The public confuses the attention showered on the main source of income for the NCAA as reflective of the overall health of the business enterprise that is college sports. But the average viewer of the Final Four remains blissfully unaware of the bottom line carnage plaguing the underlying structure of all the hoops histrionics. There are merely consumers of the Bread and Circus of four programs that are members of the Haves. If they read this article, then maybe they could see how the games are just for show and not representative of the true nature of the sport. A broken economic model headed for a schism that could leave it virtually unrecognizable in its future form.
Athnet (@ATHNET)
March 29, 2012Jeff, Great points.
I think a lot of the pay for play proponents could stand to understand the true financial health of all college sports, not just the schools they want to focus on.
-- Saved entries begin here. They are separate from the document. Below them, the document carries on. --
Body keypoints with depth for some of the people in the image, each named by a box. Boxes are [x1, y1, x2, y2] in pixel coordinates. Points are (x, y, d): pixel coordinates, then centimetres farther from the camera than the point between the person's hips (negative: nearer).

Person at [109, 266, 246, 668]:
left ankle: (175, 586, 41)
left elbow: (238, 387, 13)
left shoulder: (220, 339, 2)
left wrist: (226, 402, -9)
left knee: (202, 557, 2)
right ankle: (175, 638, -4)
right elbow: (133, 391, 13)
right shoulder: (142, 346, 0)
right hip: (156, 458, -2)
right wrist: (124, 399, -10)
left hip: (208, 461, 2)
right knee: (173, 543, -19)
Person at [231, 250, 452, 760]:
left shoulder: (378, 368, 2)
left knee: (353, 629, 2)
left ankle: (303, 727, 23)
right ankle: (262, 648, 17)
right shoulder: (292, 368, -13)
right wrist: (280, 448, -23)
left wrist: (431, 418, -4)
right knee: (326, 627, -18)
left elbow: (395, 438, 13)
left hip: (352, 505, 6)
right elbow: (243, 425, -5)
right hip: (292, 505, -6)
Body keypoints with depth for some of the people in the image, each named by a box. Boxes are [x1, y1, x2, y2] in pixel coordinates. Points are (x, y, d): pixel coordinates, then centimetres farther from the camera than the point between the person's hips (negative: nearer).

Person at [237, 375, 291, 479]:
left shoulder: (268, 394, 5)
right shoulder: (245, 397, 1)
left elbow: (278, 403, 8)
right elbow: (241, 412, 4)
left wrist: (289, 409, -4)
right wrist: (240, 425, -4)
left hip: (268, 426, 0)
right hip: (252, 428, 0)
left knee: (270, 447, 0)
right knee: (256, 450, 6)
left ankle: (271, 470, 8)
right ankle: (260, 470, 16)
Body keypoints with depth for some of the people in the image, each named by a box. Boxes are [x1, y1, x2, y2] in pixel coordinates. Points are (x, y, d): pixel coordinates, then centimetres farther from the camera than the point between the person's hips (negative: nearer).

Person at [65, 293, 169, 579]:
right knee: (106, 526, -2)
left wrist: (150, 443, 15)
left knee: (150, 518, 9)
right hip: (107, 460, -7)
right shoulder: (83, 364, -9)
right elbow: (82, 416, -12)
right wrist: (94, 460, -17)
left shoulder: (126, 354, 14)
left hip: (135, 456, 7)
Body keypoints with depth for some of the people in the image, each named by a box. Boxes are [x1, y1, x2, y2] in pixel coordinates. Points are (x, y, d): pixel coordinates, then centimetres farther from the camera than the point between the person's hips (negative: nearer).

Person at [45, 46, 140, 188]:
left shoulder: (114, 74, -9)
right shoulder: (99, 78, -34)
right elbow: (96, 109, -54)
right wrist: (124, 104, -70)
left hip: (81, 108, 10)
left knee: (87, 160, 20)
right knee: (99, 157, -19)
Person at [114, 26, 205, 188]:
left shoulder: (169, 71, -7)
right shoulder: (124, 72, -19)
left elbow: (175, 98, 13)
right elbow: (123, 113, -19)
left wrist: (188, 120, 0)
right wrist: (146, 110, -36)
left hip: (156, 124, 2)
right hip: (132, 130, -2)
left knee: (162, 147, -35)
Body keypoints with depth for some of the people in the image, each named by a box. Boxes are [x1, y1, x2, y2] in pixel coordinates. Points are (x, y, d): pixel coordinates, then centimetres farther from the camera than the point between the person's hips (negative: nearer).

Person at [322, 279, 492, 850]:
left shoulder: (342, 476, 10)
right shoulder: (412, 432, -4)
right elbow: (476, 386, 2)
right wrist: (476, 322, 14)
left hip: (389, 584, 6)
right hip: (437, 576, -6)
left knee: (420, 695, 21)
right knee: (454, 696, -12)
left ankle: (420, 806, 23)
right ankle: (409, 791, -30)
I think major college sports are less capitalistic and far more socialistic than most people understand.
What has been the financial situation of athletic departments historically? Have schools always struggled to turn a profit or are we seeing more schools not turning profits than ever before?
D.A.
April 3, 2012The UC system is not the only one with higher fees/tuitions in recent years. Regardless of entertainment provided, each additional increase in athletic fees adds to a student’s potential debt. Plus, it goes past intercollegiate athletics as student referendums also include campus recreational facilities or other student services. The UCSD voter turnout was very high, but that can be due to the fee increased proposed.
The author should talk to someone like Paul Brailsford, who operates an architectural/program managerial firm which mostly works within higher education to draft referendums for various facilities (athletic/recreational/mixed-use) on campuses.